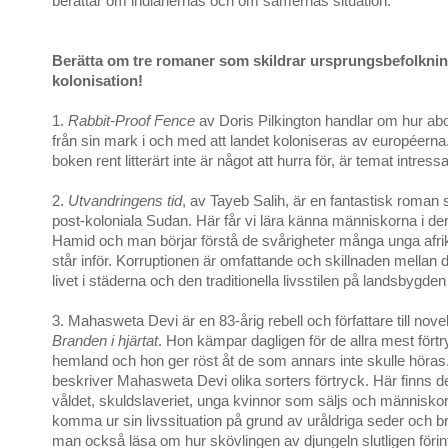
berättar om indianernas och om samernas situation.
Berätta om tre romaner som skildrar ursprungsbefolkni
kolonisation!
1.
Rabbit-Proof Fence
av Doris Pilkington handlar om hur abo
från sin mark i och med att landet koloniseras av européern
boken rent litterärt inte är något att hurra för, är temat intressa
2.
Utvandringens tid
, av Tayeb Salih, är en fantastisk roman 
post-koloniala Sudan. Här får vi lära känna människorna i den
Hamid och man börjar förstå de svårigheter många unga afri
står inför. Korruptionen är omfattande och skillnaden mellan
livet i städerna och den traditionella livsstilen på landsbygden 
3. Mahasweta Devi är en 83-årig rebell och författare till nov
Branden i hjärtat
. Hon kämpar dagligen för de allra mest förtry
hemland och hon ger röst åt de som annars inte skulle höras. 
beskriver Mahasweta Devi olika sorters förtryck. Här finns d
våldet, skuldslaveriet, unga kvinnor som säljs och människo
komma ur sin livssituation på grund av uråldriga seder och b
man också läsa om hur skövlingen av djungeln slutligen föri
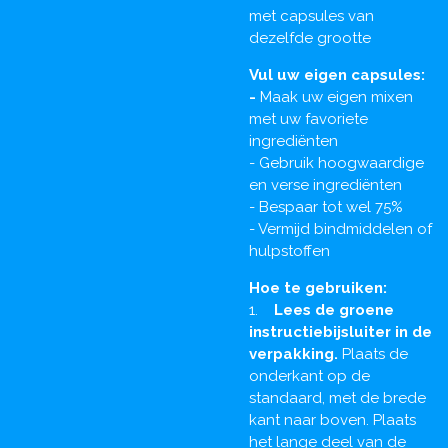
met capsules van
dezelfde grootte
Vul uw eigen capsules:
-
Maak uw eigen mixen
met uw favoriete
ingrediënten
- Gebruik hoogwaardige
en verse ingrediënten
- Bespaar tot wel 75%
- Vermijd bindmiddelen of
hulpstoffen
Hoe te gebruiken:
1.
Lees de groene
instructiebijsluiter in de
verpakking.
Plaats de
onderkant op de
standaard, met de brede
kant naar boven. Plaats
het lange deel van de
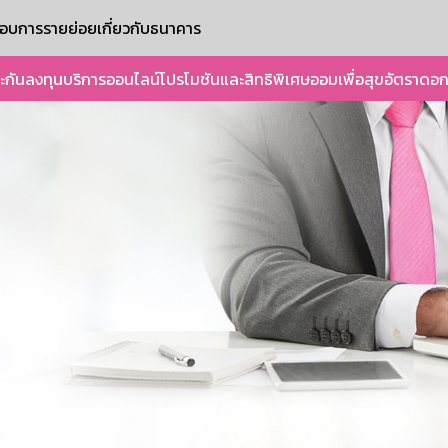
ะกอบการรายย่อย
เกี่ยวกับธนาคาร
ะกัน
ลงทุน
บริการออนไลน์
โปรโมชันและสิทธิพิเศษ
ออมเพื่อสุข
อัตราดอก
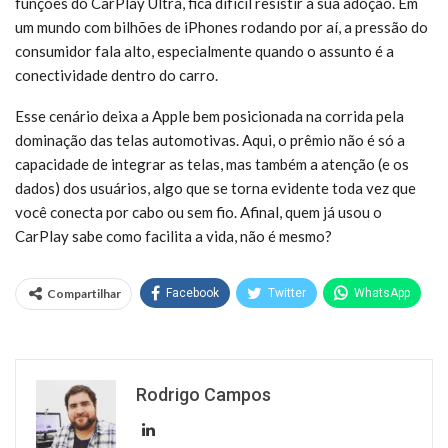
funções do CarPlay Ultra, fica difícil resistir à sua adoção. Em
um mundo com bilhões de iPhones rodando por aí, a pressão do
consumidor fala alto, especialmente quando o assunto é a
conectividade dentro do carro.
Esse cenário deixa a Apple bem posicionada na corrida pela
dominação das telas automotivas. Aqui, o prêmio não é só a
capacidade de integrar as telas, mas também a atenção (e os
dados) dos usuários, algo que se torna evidente toda vez que
você conecta por cabo ou sem fio. Afinal, quem já usou o
CarPlay sabe como facilita a vida, não é mesmo?
Compartilhar
Facebook
Twitter
WhatsApp
Rodrigo Campos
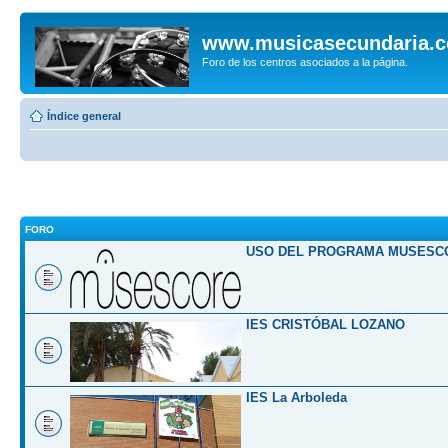
www.musicasecundaria.
Foro de los centros asociados a la página.
Índice general
FORO
USO DEL PROGRAMA MUSESC
IES CRISTÓBAL LOZANO
IES La Arboleda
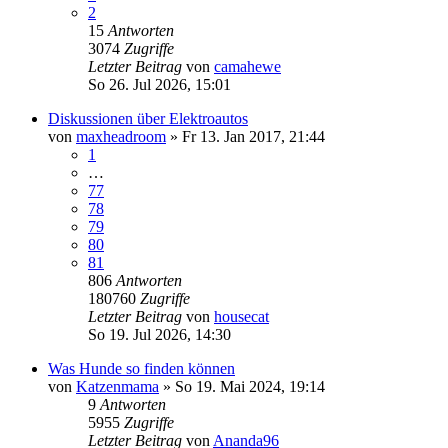
2
15
Antworten
3074
Zugriffe
Letzter Beitrag
von
camahewe
So 26. Jul 2026, 15:01
Diskussionen über Elektroautos
von
maxheadroom
»
Fr 13. Jan 2017, 21:44
1
…
77
78
79
80
81
806
Antworten
180760
Zugriffe
Letzter Beitrag
von
housecat
So 19. Jul 2026, 14:30
Was Hunde so finden können
von
Katzenmama
»
So 19. Mai 2024, 19:14
9
Antworten
5955
Zugriffe
Letzter Beitrag
von
Ananda96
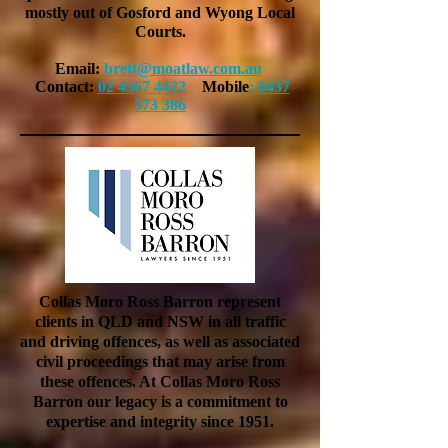
mostly out of Gosford and Wyong Local
Courts.
Email:
brett@moatlaw.com.au
Contact:
02 4367 4422
Mobile
:
0437
573 386
Collas Moro Ross Barron represent
clients in QLD and NSW in all traffic
and driving offences, as well as associated
civil proceedings that may arise from
these offences. At Collas Moro Ross
Barron our legacy is a commitment to
expertise and integrity since 1951.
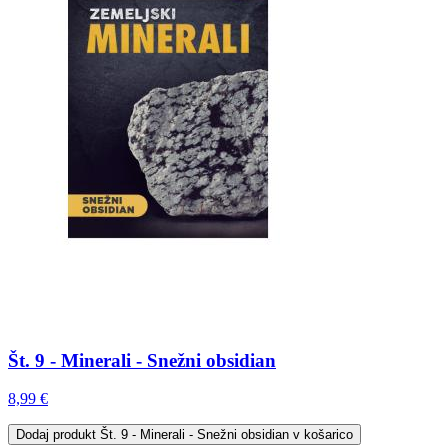
Št. 9 - Minerali - Snežni obsidian
8,99 €
Dodaj
produkt Št. 9 - Minerali - Snežni obsidian
v košarico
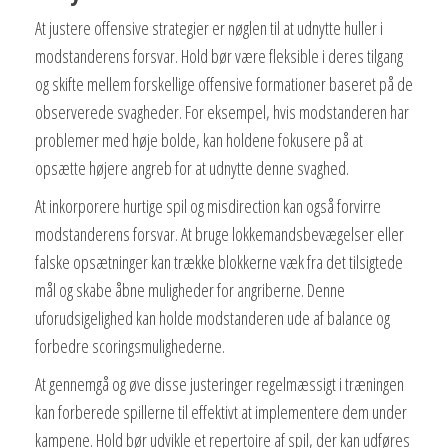
At justere offensive strategier er nøglen til at udnytte huller i
modstanderens forsvar. Hold bør være fleksible i deres tilgang
og skifte mellem forskellige offensive formationer baseret på de
observerede svagheder. For eksempel, hvis modstanderen har
problemer med høje bolde, kan holdene fokusere på at
opsætte højere angreb for at udnytte denne svaghed.
At inkorporere hurtige spil og misdirection kan også forvirre
modstanderens forsvar. At bruge lokkemandsbevægelser eller
falske opsætninger kan trække blokkerne væk fra det tilsigtede
mål og skabe åbne muligheder for angriberne. Denne
uforudsigelighed kan holde modstanderen ude af balance og
forbedre scoringsmulighederne.
At gennemgå og øve disse justeringer regelmæssigt i træningen
kan forberede spillerne til effektivt at implementere dem under
kampene. Hold bør udvikle et repertoire af spil, der kan udføres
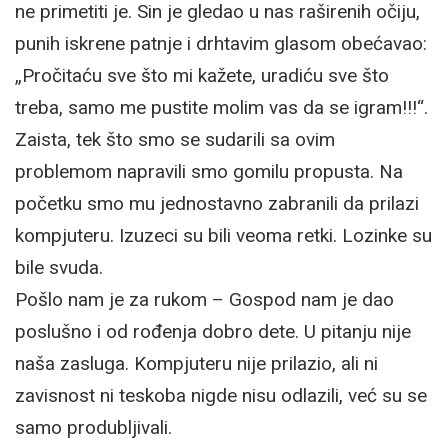
ne primetiti je. Sin je gledao u nas raširenih očiju,
punih iskrene patnje i drhtavim glasom obećavao:
„Pročitaću sve što mi kažete, uradiću sve što
treba, samo me pustite molim vas da se igram!!!“.
Zaista, tek što smo se sudarili sa ovim
problemom napravili smo gomilu propusta. Na
početku smo mu jednostavno zabranili da prilazi
kompjuteru. Izuzeci su bili veoma retki. Lozinke su
bile svuda.
Pošlo nam je za rukom – Gospod nam je dao
poslušno i od rođenja dobro dete. U pitanju nije
naša zasluga. Kompjuteru nije prilazio, ali ni
zavisnost ni teskoba nigde nisu odlazili, već su se
samo produbljivali.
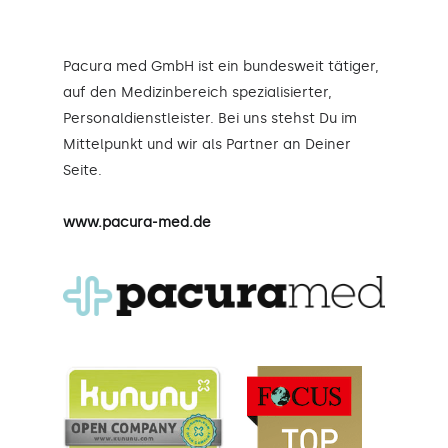
Pacura med GmbH ist ein bundesweit tätiger,
auf den Medizinbereich spezialisierter,
Personaldienstleister. Bei uns stehst Du im
Mittelpunkt und wir als Partner an Deiner
Seite.
www.pacura-med.de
■ ■ ■ ■
▶ _Aim of the task_
Check each line in the records for the word "Snežni" and say how many have it, with nothing else.

▶ _Reply_
2